> _Text_:

= Beginning of Section =

Under Internal Revenue Service requirements, nonprofit hospitals will begin filing new community, benefit reports in 2010. Maryland has had similar requirements since 2004. This paper, based on interviews at 20 hospitals, describes how Maryland's requirements affected hospitals and their activities. Increases in reported community benefit expenditures since the program began are due to both changes in activities and better data capture. Charity care accounts for one-third of community benefit dollars. A key distinction concerns whether hospitals take an accounting or managerial approach to community benefit. The Maryland experience suggests the issues that will arise when the national requirements are implemented.
A new era of accountability has begun for nonprofit organizations in the United States. Growing concerns culminated in 2008 when the Internal Revenue Service (IRS) adopted a major revision of its Form 990, the return that tax-exempt organizations must file annually. Health care has been a particular focus of criticism about nonprofit accountability, with some 20 states adopting reporting requirements in the past two decades for nonprofit hospitals (and, in some cases, other nonprofit health care organizations) and with the IRS establishing a specific reporting requirement for hospitals regarding their charitable activities. Hospitals will have to begin filing the new Schedule H in 2010, reporting on a defined set of community benefit expenditures including charity care.
Experience with similar reporting requirements at the state level may be useful in anticipating how hospitals will meet the new reporting requirement, what their reports may show, and what issues may arise. That is the premise of this paper.

= End of Section =

> _Excerpted data_:
= Beginning of Section =

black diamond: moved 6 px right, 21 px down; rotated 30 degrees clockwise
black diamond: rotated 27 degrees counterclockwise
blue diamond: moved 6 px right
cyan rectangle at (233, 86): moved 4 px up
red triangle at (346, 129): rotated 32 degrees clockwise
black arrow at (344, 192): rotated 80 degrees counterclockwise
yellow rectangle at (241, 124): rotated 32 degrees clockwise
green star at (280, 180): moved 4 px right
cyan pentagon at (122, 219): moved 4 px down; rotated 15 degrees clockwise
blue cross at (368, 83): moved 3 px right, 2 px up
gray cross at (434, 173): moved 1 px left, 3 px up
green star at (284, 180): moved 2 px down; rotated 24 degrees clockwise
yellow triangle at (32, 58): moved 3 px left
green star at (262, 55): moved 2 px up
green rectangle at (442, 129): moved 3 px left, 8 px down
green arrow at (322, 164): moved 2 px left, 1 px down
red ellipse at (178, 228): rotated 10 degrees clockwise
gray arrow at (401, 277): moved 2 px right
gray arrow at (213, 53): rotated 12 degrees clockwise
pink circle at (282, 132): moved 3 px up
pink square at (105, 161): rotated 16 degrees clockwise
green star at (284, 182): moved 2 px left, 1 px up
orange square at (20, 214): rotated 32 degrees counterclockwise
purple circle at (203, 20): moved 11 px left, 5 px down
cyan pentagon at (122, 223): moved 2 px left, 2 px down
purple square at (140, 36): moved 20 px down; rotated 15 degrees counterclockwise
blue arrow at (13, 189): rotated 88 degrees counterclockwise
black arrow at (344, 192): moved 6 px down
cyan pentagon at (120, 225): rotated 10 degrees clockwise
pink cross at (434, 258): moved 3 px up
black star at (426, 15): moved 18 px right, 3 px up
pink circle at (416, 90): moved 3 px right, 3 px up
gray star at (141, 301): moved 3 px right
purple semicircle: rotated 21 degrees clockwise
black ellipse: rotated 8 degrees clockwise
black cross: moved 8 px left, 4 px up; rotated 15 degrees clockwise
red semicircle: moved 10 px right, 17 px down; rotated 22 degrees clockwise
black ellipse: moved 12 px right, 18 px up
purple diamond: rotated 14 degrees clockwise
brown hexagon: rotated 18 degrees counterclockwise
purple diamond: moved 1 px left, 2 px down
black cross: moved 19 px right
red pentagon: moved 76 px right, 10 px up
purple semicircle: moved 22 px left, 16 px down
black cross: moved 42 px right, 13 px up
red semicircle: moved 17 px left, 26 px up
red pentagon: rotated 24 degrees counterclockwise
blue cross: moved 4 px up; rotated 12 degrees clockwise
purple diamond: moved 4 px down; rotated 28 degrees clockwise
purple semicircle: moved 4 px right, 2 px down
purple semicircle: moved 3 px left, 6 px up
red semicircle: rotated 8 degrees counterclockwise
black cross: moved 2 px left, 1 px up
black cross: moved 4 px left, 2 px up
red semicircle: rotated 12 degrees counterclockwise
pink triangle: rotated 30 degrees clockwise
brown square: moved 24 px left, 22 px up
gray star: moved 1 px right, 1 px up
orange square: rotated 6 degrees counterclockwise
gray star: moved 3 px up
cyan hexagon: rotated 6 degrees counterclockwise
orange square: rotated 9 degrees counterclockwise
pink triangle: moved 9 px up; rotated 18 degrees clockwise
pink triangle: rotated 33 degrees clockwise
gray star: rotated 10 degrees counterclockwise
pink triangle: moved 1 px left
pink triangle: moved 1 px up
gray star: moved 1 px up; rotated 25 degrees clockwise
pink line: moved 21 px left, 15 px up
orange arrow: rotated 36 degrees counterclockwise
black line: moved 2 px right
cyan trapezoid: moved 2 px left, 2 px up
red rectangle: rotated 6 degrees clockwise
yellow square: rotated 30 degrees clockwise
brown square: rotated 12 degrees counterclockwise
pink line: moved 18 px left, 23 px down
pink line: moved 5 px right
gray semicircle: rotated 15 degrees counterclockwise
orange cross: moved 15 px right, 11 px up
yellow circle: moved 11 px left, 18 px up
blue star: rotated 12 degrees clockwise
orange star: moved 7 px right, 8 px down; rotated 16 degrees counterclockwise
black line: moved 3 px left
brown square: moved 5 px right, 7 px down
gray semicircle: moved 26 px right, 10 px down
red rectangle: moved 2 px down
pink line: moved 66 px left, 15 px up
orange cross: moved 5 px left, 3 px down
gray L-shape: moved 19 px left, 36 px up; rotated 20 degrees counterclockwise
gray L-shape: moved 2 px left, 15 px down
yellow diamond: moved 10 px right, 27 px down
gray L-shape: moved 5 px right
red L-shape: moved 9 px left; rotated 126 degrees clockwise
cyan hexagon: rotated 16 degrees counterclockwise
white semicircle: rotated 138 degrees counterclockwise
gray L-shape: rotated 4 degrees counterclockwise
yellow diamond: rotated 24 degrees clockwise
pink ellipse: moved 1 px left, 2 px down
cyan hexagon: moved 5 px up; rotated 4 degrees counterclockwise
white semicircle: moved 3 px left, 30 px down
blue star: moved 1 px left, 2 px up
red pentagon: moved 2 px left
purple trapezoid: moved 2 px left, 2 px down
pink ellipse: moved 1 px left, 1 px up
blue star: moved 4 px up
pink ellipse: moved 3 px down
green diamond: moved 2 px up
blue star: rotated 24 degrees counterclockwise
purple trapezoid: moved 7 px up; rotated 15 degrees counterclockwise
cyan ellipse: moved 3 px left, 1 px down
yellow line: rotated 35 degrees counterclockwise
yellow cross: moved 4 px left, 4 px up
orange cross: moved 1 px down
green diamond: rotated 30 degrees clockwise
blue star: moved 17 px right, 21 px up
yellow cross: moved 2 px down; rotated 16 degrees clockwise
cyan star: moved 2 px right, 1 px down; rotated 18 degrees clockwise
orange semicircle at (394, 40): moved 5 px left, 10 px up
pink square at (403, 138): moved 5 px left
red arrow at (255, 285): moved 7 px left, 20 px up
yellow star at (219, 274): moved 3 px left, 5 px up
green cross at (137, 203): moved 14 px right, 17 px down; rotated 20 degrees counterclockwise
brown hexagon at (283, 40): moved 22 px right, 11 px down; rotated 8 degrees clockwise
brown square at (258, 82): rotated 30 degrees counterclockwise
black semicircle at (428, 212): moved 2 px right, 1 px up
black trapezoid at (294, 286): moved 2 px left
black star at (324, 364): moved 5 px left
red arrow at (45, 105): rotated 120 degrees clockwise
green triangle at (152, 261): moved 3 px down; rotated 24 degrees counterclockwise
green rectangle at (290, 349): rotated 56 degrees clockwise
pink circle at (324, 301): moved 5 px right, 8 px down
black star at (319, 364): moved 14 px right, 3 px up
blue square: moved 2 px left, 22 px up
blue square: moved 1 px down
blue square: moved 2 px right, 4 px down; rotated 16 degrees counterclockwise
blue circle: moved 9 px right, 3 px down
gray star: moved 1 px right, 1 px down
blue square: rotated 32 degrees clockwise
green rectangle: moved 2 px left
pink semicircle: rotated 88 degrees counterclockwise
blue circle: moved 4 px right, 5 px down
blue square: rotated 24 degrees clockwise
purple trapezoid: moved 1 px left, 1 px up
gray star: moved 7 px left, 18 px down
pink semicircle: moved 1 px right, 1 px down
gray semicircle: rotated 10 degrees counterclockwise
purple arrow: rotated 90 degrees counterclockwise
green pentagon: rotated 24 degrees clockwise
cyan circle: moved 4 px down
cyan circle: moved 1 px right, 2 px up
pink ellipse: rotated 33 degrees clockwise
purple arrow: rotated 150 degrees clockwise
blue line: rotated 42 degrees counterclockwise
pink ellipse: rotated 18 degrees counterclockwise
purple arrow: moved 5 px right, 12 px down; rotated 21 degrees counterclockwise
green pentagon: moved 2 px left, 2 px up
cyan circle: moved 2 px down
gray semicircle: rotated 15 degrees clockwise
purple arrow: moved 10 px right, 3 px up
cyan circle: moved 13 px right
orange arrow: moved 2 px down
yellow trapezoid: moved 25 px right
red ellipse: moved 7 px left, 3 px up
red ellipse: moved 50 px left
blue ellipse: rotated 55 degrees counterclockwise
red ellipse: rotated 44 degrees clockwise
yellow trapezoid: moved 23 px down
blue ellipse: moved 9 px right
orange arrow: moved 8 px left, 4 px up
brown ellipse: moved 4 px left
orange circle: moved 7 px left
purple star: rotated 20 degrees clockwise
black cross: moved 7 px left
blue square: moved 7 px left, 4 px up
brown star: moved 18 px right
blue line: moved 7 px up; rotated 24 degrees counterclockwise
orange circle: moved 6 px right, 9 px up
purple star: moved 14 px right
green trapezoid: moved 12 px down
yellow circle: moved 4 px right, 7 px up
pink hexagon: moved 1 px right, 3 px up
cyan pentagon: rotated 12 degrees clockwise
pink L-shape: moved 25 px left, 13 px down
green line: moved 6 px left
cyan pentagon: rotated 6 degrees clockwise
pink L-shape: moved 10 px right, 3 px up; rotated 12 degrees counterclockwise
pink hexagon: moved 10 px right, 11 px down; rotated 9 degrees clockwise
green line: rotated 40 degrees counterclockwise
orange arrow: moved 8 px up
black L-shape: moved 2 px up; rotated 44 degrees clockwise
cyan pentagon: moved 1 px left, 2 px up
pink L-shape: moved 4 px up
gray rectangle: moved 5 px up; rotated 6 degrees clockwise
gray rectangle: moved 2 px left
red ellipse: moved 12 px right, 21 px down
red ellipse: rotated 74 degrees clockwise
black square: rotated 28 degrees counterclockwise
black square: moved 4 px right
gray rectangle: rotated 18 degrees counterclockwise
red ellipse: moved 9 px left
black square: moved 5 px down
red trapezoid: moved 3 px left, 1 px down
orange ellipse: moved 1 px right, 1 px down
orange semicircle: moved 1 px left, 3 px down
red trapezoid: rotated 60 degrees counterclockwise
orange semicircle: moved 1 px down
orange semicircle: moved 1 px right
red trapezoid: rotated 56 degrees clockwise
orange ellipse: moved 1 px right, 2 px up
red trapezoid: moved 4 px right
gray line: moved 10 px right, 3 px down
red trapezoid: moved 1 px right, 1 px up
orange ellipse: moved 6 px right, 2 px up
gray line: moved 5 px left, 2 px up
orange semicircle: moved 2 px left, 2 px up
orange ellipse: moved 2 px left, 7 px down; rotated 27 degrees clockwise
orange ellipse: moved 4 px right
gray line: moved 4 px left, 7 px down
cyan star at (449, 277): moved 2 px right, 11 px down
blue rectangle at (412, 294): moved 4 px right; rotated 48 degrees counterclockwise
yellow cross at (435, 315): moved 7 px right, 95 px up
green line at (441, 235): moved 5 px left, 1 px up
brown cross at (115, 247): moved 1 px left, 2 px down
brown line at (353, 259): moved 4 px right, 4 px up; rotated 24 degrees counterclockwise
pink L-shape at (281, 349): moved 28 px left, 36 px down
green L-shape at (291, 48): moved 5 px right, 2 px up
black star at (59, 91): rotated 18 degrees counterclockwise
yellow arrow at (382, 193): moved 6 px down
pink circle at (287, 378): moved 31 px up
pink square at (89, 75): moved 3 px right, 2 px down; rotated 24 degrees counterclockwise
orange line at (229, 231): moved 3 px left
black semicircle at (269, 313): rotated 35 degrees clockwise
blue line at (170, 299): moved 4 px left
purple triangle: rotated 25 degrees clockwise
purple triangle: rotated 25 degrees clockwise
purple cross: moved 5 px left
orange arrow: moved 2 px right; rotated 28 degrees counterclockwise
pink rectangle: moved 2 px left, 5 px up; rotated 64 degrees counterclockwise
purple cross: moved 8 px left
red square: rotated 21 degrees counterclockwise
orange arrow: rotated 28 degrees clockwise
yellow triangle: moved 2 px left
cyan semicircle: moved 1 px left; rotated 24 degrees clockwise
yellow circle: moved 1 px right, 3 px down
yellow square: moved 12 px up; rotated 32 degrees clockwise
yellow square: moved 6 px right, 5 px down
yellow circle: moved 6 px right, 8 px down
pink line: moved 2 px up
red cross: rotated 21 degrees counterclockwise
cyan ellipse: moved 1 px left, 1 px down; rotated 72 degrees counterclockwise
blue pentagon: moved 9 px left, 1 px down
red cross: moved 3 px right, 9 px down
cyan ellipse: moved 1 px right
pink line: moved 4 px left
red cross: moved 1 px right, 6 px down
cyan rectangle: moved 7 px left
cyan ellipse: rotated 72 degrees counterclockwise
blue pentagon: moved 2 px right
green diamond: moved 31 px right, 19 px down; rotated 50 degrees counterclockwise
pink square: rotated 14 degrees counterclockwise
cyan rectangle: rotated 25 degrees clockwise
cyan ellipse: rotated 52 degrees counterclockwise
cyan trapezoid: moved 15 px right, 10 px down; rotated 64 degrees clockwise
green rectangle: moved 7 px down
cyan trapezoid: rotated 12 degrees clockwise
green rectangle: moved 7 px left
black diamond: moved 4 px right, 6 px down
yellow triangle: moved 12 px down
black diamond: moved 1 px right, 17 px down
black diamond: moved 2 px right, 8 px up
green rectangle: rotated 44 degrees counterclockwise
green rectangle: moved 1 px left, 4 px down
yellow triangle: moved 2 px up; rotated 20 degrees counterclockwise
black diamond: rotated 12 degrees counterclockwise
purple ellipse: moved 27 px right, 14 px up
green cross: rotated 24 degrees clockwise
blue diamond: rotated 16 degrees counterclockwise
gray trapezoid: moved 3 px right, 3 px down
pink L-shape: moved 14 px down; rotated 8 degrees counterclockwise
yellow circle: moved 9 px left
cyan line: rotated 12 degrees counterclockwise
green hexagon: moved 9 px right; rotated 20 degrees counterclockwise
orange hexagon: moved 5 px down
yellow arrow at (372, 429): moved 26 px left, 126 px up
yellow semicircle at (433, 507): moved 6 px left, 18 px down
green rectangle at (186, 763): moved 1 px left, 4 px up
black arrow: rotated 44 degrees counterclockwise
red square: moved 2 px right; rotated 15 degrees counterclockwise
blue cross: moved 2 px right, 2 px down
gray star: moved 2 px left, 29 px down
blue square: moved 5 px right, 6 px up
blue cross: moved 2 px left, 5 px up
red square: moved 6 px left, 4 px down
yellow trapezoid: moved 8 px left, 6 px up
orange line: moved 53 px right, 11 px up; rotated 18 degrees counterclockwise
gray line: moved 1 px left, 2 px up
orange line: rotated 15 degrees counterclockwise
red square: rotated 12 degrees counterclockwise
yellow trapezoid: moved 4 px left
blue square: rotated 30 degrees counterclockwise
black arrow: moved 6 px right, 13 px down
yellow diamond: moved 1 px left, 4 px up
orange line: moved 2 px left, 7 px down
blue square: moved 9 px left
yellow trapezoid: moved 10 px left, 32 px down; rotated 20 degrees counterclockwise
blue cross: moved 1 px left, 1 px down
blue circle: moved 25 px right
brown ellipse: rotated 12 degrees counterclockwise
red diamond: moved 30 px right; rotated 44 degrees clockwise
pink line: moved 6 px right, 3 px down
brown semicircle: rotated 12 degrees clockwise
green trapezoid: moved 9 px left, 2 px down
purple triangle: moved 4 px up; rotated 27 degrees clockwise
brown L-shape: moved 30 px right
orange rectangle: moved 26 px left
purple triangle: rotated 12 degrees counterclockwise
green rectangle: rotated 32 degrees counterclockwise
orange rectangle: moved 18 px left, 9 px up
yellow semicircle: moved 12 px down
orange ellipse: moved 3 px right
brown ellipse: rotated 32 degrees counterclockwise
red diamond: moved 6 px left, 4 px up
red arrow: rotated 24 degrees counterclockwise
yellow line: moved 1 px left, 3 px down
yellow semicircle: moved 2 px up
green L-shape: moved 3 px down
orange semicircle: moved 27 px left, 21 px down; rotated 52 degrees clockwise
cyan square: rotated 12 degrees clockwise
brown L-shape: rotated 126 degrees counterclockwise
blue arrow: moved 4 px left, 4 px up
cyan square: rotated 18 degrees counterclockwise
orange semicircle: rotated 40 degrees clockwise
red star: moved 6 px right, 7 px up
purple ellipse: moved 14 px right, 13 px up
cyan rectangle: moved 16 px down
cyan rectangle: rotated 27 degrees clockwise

= End of Section =

> _Assigned task_:
Condense the paragraph of the hospital community benefit text that begins "A new era of accountability" into a bulleted list, keeping its main facts.

> _The answer_:
- Nonprofit organizations in the United States have entered a new era of accountability.
- In 2008, growing concerns led the IRS to adopt a major revision of Form 990, the annual return tax-exempt organizations must file.
- Health care has drawn particular criticism about nonprofit accountability.
- Over the past two decades, some 20 states have adopted reporting requirements for nonprofit hospitals, and in some cases for other nonprofit health care organizations.
- The IRS has set a specific requirement for hospitals to report their charitable activities.
- Starting in 2010, hospitals must file the new Schedule H, reporting a defined set of community benefit expenditures, including charity care.